Passano gli inverni ma il sergente rimane nella neve

Marco Paolini ne "Il sergente" dal romanzo di Mario Rigoni Stern


Invito a cena col nemico.


I gerarchi sono al caldo, e tu sergente congeli nella neve.


Della temperatura ti risultano familiari solo le cifre, peccato ci sia un segno meno di troppo. Con quel freddo anche i pensieri sono bloccati, gelati ancora prima di formularli.
Ma la fame si, quella la senti. Viva, che si torce come un animale selvatico dentro di te.


E allora quando barcolli nella neve bolscevica da un numero imprecisato di ore, con quella bestia che ti morde lo stomaco e ti amputa le gambe, nessuna abitazione ti sembra nemica.

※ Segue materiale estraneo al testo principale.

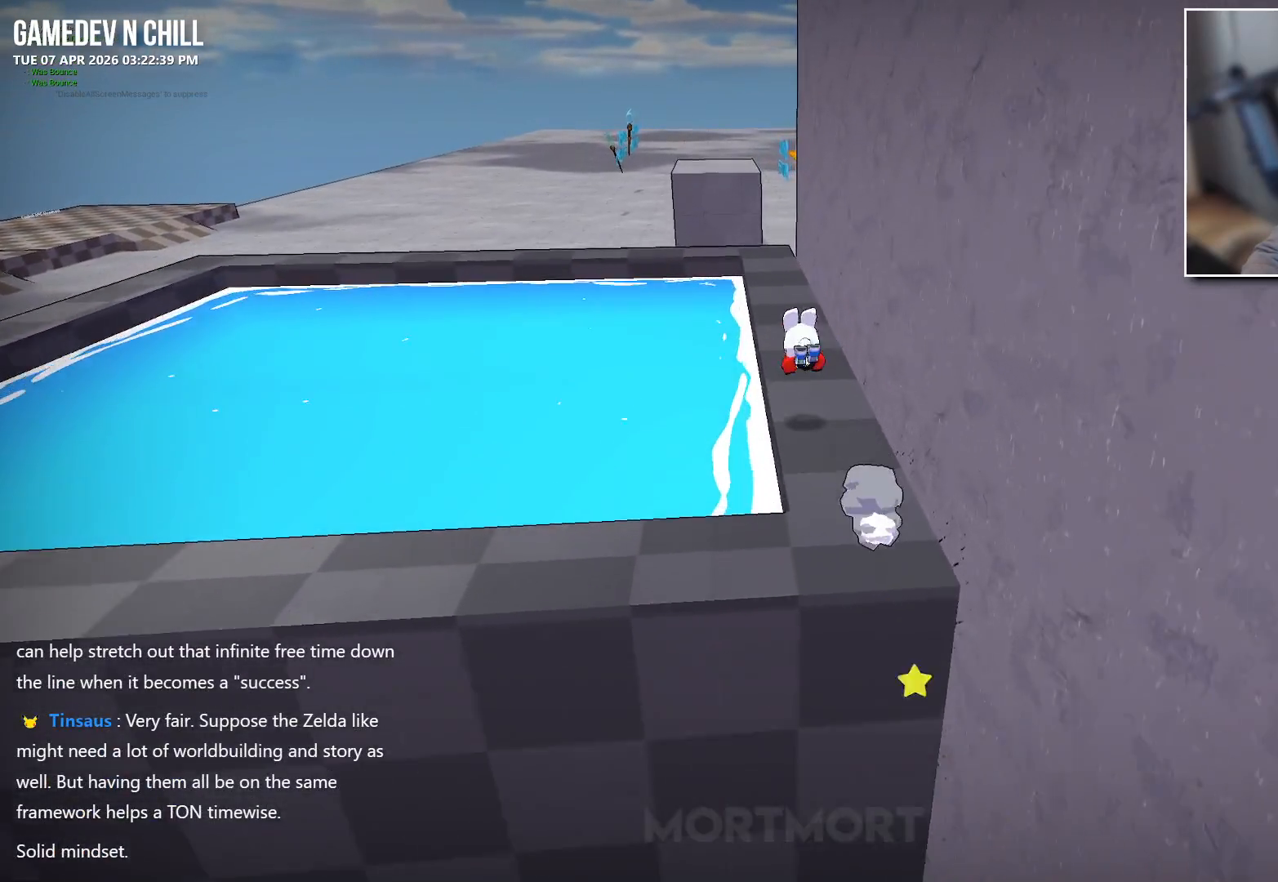
{"buttons": [], "left_stick": "up", "right_stick": "right", "events": [[133, "A", "down"], [250, "A", "up"], [433, "right_stick", "right"]]}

Non temi canne puntate, ma solo un camino spento o la morta desolazione dentro.


Sembra la mano di un altro da te quella che bussa alla porta graffiata dal vento.


Ti aprono due occhi chiari annegati nelle rughe, sotto un fazzoletto legato.

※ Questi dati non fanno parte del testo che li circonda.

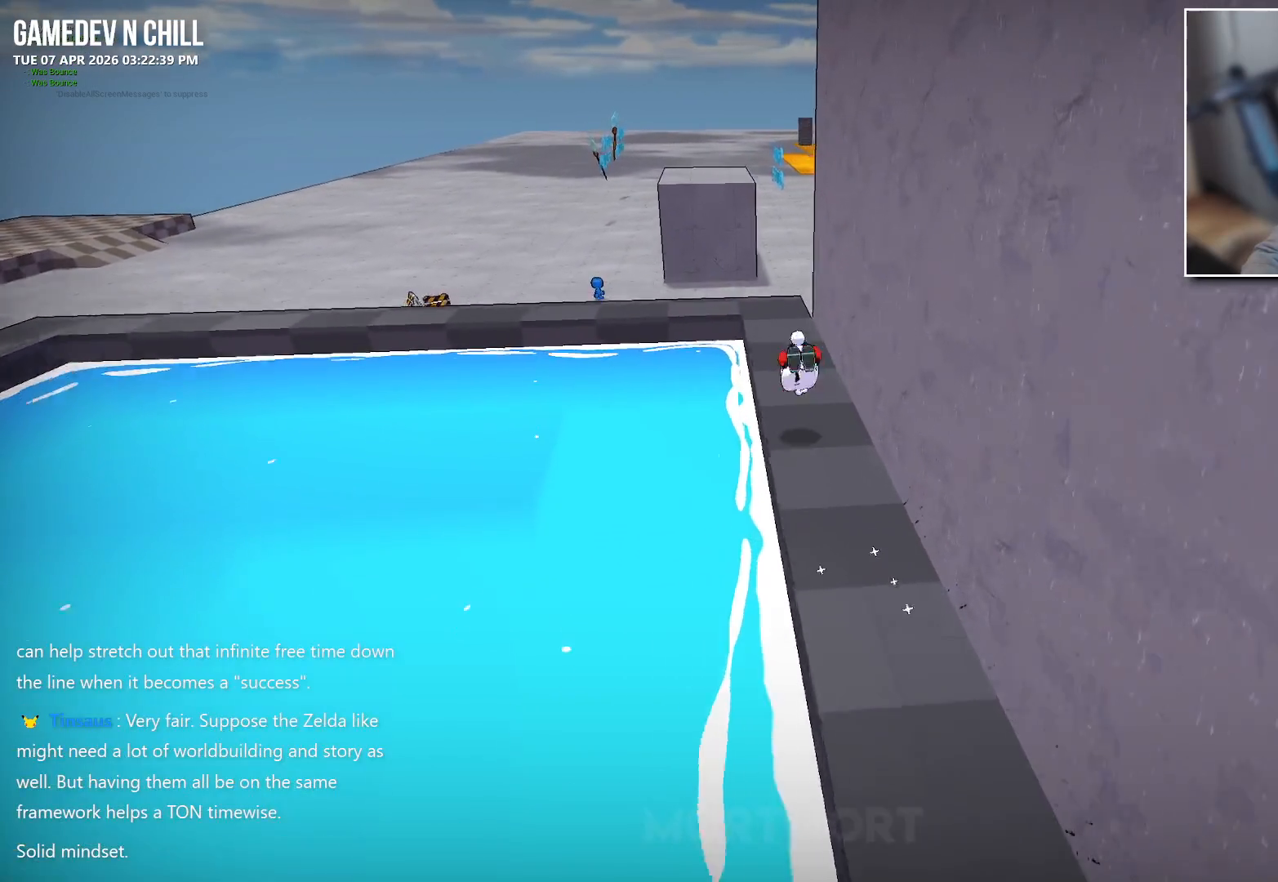
{"buttons": [], "left_stick": "up-left", "right_stick": "center", "events": [[100, "left_stick", "up-left"], [117, "right_stick", "center"]]}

Non chiede, sa quello che vede.


Ti fa segno di entrare.


Batti i piedi fasciati sulle assi del pavimento senza alzare gli occhi, cullato come un bambino dall'odore della minestra.


Qualcuno ti fa spazio sulla panca scorrendo e stringendosi.
Senti gli occhi su di te, ma tuffi fame cucchiaio e bocca nel piatto di brodaglia densa e dolciastra, nel quale galleggiano solo pezzi di rapa.


Pochi secondi, nemmeno un minuto e vedi il fondo del piatto. Troppo bianco, come l'inferno che ti sei lasciato alle spalle.


Prendi fiato, lo sterno s'innalza e così le spalle e lo sguardo.


Accanto a te altri volti di militari. Solo la divisa è di un altro colore.